→ Tâche 1
Recopiez le passage du texte sur la baisse des cours du pétrole compris entre « La question qui » et « pas avant 2021. », ces deux extraits inclus.

→ Texte fourni
En général, la baisse des cours du pétrole agit sur les consommateurs, particuliers comme entreprises, comme une baisse de la fiscalité, donc en provoquant une hausse de la consommation. Mais cela ne se concrétise que lorsque la baisse est continue sur plusieurs mois. Si le contrechoc est transitoire, son effet restera imperceptible. En revanche, l’effet financier sera plus néfaste : une forte baisse du prix du pétrole est toujours interprétée par les marchés comme un indicateur d’affaiblissement économique. Cela entraîne généralement un repli vers des actifs refuges, comme l’or. Pour le premier semestre 2020, il faut plutôt s’attendre à une accentuation de la crise.

Quant aux relations russo-saoudienne, elles vont bien entendu se détériorer et c’est d’ores et déjà le cas. C’est Riyad qui a frappé la première en annonçant la vente de pétrole bradé aux clients de la Russie. La réponse de Poutine a été de hausser le menton en affirmant que son industrie pétrolière pouvait parfaitement supporter des prix bas. Cette déclaration n’a pas rassuré les marchés sur une hypothétique sortie de crise. Poutine n’étant pas de nature à passer l’éponge, de nouvelles tensions sont prévisibles.

Comment palier à cette crise ? L'Europe est-elle en danger ?

La question qui préoccupe en ce moment les marchés est la forme de la sortie de crise : en V (très peu probable), en W, en U (c’est-à-dire une remontée de la croissance après une période de stagnation près de 0), voire en L (c’est-à-dire sans remontée après la crise). Les autorités politiques, européennes comme américaines, comptent sur leurs banques centrales pour favoriser la reprise d’activité au terme de la crise en maintenant des taux d’intérêt proches de 0%. Mais cette politique ne s’est jamais avérée efficace pour relancer l’activité. D’autres mesures comme des reports de prélèvements obligatoires pour les entreprises fragiles ou la facilitation de la mise en place de chômage partiel devraient limiter un peu la mortalité des PME les plus fragiles. Mais l’économie ne repartira que lorsque la confiance des consommateurs sera revenue, donc pas avant 2021.

La multiplicité des structures de soutien en Europe la rend mieux armée pour traverser cette crise avec un minimum de casse. Mais le revers de la médaille est une faible capacité de rebond au sortir de la crise. Sur le plan énergétique, l’avantage de l’Europe est que, contrairement aux USA ou la Russie, son industrie énergétique pèse peu dans son économie. La baisse des cours du pétrole n’entraînera donc pas de casse industrielle et sociale. En revanche, elle risque de contrarier sa politique de transition énergétique vers des ressources non carbonées.

→ Entrées fournies
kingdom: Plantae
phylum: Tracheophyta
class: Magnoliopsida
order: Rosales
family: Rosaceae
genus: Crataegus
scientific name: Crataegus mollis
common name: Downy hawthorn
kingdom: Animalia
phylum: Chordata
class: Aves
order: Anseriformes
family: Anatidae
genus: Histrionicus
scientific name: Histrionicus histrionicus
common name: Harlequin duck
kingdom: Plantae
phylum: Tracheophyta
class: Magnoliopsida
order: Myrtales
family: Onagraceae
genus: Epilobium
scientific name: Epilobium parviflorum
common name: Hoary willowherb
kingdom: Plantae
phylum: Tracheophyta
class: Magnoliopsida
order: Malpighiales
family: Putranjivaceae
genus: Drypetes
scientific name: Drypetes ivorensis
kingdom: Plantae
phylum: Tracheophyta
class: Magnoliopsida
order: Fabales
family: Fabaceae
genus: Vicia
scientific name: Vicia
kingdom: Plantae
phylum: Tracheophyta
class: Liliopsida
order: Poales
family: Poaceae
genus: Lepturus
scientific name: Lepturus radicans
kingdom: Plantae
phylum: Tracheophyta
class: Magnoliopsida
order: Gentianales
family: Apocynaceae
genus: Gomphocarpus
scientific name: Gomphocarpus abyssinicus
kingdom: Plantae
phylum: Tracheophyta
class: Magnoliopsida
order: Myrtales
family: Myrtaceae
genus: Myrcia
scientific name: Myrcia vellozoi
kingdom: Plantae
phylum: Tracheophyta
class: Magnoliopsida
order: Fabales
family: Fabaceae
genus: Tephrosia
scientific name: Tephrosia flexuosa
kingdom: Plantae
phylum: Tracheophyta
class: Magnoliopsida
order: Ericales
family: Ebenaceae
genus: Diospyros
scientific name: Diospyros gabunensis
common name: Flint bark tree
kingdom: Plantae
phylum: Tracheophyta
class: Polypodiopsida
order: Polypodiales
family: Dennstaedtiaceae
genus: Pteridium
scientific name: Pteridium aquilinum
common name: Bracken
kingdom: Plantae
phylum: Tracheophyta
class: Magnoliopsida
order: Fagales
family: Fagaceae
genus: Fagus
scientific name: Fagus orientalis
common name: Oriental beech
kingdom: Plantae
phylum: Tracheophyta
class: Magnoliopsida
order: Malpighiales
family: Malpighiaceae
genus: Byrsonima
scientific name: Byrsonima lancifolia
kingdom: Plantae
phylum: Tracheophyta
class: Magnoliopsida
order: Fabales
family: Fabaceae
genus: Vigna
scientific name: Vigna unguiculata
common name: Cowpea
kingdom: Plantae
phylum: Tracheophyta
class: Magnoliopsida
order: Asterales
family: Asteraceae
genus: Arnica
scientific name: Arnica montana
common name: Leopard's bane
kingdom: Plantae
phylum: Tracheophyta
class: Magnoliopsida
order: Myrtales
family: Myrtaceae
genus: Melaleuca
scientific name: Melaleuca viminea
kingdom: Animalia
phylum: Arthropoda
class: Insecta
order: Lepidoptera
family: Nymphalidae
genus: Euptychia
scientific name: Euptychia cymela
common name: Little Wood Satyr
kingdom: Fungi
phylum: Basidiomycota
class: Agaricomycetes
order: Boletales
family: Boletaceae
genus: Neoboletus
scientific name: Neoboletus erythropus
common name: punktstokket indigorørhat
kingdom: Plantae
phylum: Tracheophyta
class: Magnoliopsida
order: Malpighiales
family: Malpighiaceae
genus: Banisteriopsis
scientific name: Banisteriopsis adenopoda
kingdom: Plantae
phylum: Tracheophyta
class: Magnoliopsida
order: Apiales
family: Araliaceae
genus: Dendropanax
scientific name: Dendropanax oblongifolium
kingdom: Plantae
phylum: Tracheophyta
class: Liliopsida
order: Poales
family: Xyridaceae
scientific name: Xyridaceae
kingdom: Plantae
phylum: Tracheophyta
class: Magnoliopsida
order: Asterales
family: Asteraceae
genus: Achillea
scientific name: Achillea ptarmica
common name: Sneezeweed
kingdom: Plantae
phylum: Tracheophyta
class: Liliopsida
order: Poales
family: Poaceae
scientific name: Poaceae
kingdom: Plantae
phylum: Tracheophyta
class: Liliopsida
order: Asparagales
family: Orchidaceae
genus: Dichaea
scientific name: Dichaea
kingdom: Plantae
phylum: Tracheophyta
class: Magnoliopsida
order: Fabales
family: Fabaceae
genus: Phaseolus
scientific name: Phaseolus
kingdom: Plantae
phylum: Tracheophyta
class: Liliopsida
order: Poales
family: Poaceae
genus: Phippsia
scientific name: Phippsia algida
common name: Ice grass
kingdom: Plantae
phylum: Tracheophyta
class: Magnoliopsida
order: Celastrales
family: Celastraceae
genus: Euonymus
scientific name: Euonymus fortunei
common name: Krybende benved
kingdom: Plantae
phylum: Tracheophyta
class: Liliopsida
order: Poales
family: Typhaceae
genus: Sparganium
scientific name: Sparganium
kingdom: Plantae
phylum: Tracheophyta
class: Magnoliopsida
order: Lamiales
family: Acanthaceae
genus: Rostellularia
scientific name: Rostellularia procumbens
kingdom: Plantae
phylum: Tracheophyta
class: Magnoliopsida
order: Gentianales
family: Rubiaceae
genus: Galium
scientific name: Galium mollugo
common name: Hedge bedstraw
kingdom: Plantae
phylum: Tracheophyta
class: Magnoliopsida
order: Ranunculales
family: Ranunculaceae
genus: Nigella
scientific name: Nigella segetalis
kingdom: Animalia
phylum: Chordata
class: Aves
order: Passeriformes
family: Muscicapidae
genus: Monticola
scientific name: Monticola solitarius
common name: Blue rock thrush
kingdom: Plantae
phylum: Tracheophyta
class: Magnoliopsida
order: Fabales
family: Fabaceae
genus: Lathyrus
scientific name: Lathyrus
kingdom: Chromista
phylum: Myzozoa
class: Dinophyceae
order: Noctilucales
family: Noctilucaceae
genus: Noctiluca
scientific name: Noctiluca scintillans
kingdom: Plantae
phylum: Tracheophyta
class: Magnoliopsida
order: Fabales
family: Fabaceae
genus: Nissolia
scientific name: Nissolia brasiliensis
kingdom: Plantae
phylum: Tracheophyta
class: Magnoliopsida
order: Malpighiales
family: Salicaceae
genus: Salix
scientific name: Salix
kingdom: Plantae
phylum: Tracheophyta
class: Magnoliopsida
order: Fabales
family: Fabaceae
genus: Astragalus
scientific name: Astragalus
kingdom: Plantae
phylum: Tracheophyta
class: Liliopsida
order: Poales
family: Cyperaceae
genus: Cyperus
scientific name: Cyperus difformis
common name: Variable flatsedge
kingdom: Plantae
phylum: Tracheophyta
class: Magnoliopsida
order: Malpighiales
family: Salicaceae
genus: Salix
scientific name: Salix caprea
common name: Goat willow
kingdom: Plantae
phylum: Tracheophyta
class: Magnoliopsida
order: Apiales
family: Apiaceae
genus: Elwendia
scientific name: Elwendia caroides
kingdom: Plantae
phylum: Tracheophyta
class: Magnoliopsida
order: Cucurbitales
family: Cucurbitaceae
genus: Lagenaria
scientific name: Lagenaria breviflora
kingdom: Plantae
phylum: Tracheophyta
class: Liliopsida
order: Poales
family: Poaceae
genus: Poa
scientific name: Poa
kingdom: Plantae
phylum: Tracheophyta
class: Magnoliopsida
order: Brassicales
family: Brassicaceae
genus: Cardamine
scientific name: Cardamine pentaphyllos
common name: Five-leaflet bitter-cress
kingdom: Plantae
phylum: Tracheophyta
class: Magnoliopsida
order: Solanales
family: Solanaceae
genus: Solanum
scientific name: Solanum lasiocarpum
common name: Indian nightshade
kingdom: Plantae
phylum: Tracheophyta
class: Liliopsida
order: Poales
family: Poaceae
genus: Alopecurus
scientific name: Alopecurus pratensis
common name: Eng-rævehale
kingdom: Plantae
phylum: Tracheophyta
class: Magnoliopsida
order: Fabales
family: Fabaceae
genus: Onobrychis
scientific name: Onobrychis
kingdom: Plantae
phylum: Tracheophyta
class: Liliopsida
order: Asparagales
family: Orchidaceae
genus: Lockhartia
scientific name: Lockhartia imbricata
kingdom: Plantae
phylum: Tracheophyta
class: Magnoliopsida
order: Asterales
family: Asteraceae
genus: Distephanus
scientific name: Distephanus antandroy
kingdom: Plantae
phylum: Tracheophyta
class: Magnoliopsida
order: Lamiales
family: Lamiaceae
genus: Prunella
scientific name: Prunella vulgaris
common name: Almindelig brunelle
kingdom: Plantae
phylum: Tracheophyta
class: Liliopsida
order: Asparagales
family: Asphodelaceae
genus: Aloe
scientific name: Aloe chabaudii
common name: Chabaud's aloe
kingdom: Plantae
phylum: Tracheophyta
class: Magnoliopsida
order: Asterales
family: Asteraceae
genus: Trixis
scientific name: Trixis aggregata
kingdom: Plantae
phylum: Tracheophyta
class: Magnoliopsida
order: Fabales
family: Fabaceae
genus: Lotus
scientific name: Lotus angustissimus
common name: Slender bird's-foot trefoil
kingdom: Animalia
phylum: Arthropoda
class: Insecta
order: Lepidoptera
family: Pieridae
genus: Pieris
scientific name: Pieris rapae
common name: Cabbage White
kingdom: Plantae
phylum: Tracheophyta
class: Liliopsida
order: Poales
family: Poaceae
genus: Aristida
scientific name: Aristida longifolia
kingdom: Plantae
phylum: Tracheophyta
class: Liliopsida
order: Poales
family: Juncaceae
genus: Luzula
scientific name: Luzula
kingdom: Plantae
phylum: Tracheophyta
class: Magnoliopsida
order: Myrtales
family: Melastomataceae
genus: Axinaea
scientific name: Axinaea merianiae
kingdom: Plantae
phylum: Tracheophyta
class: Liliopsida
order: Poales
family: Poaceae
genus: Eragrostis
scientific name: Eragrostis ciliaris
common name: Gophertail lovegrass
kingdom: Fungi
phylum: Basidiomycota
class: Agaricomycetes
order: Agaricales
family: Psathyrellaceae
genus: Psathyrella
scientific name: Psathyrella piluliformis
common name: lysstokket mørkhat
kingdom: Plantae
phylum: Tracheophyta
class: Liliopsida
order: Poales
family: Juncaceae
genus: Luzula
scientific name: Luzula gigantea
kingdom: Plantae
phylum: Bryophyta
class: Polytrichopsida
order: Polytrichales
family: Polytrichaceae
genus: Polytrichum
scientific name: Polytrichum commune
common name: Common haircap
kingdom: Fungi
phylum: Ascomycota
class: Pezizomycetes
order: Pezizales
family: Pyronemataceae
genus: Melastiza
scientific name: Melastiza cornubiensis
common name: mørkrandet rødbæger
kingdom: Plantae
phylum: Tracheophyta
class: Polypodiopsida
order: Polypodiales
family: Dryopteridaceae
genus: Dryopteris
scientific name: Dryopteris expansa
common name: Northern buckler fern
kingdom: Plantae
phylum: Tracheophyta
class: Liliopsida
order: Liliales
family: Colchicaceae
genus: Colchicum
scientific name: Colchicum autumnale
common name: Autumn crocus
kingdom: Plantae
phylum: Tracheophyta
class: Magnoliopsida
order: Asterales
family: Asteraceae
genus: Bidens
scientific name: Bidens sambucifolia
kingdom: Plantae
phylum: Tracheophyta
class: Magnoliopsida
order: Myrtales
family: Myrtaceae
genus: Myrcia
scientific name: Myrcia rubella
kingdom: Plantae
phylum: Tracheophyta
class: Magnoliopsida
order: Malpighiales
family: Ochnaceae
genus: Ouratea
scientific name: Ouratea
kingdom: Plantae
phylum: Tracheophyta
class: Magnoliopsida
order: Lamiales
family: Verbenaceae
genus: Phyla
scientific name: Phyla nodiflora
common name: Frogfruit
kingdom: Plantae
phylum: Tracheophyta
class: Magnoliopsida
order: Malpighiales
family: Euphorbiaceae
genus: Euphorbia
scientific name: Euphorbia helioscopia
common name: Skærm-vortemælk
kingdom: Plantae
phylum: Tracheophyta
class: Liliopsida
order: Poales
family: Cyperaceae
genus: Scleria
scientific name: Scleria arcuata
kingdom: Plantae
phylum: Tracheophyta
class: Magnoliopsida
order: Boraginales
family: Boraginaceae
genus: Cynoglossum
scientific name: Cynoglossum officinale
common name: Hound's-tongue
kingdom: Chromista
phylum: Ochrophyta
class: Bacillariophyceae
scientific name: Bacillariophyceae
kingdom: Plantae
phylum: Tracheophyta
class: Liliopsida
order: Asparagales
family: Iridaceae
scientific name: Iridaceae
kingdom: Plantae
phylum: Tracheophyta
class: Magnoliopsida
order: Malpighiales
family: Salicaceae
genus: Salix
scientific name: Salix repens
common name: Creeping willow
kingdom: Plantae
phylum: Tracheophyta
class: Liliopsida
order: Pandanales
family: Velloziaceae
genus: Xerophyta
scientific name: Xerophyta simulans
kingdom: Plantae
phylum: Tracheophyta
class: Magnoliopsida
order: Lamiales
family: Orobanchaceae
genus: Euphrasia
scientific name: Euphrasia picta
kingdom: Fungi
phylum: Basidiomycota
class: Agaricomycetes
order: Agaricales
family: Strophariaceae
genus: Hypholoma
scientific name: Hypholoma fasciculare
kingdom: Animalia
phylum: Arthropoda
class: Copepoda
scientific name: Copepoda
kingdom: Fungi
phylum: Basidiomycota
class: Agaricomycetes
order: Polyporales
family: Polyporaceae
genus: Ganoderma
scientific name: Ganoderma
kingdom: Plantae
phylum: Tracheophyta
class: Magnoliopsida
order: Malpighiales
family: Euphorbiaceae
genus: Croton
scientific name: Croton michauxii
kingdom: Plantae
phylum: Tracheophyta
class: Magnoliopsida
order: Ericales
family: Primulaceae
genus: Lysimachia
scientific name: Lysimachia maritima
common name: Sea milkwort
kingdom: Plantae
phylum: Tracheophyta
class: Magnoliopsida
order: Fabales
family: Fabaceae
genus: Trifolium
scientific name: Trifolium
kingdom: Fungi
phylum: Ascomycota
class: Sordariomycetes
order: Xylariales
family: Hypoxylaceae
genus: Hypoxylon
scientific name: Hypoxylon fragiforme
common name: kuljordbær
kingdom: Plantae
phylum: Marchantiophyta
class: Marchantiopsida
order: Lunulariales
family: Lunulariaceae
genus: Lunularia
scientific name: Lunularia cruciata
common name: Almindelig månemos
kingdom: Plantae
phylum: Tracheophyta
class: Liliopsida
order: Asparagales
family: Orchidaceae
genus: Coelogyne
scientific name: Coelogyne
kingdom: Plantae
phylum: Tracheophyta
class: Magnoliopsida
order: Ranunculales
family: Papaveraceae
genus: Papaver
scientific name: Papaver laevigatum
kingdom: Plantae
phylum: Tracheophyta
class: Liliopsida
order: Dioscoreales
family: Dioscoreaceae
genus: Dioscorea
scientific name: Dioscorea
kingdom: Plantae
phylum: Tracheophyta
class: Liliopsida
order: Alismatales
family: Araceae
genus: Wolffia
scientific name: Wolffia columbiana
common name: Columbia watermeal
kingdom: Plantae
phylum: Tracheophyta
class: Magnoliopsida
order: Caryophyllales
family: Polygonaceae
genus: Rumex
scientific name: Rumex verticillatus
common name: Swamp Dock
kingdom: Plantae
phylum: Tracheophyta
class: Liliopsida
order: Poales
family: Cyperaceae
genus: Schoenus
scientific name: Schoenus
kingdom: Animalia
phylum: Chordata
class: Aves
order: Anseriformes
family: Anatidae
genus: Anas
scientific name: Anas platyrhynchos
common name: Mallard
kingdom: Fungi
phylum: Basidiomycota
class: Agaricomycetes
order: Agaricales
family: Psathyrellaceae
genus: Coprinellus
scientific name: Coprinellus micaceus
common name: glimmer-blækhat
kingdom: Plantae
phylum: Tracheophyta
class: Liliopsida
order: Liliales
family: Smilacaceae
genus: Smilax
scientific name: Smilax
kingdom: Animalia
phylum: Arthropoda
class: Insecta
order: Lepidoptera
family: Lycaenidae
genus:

→ Tâche 2
Présentez sous forme de liste JSON de chaînes les lignes des enregistrements, depuis celle qui contient « genus: Schoenus » jusqu'à la fin des enregistrements, toutes deux incluses, avec une chaîne par ligne et sans les lignes vides.

→ Réponse attendue 1
La question qui préoccupe en ce moment les marchés est la forme de la sortie de crise : en V (très peu probable), en W, en U (c’est-à-dire une remontée de la croissance après une période de stagnation près de 0), voire en L (c’est-à-dire sans remontée après la crise). Les autorités politiques, européennes comme américaines, comptent sur leurs banques centrales pour favoriser la reprise d’activité au terme de la crise en maintenant des taux d’intérêt proches de 0%. Mais cette politique ne s’est jamais avérée efficace pour relancer l’activité. D’autres mesures comme des reports de prélèvements obligatoires pour les entreprises fragiles ou la facilitation de la mise en place de chômage partiel devraient limiter un peu la mortalité des PME les plus fragiles. Mais l’économie ne repartira que lorsque la confiance des consommateurs sera revenue, donc pas avant 2021.

→ Réponse attendue 2
[
  "genus: Schoenus",
  "scientific name: Schoenus",
  "kingdom: Animalia",
  "phylum: Chordata",
  "class: Aves",
  "order: Anseriformes",
  "family: Anatidae",
  "genus: Anas",
  "scientific name: Anas platyrhynchos",
  "common name: Mallard",
  "kingdom: Fungi",
  "phylum: Basidiomycota",
  "class: Agaricomycetes",
  "order: Agaricales",
  "family: Psathyrellaceae",
  "genus: Coprinellus",
  "scientific name: Coprinellus micaceus",
  "common name: glimmer-blækhat",
  "kingdom: Plantae",
  "phylum: Tracheophyta",
  "class: Liliopsida",
  "order: Liliales",
  "family: Smilacaceae",
  "genus: Smilax",
  "scientific name: Smilax",
  "kingdom: Animalia",
  "phylum: Arthropoda",
  "class: Insecta",
  "order: Lepidoptera",
  "family: Lycaenidae",
  "genus:"
]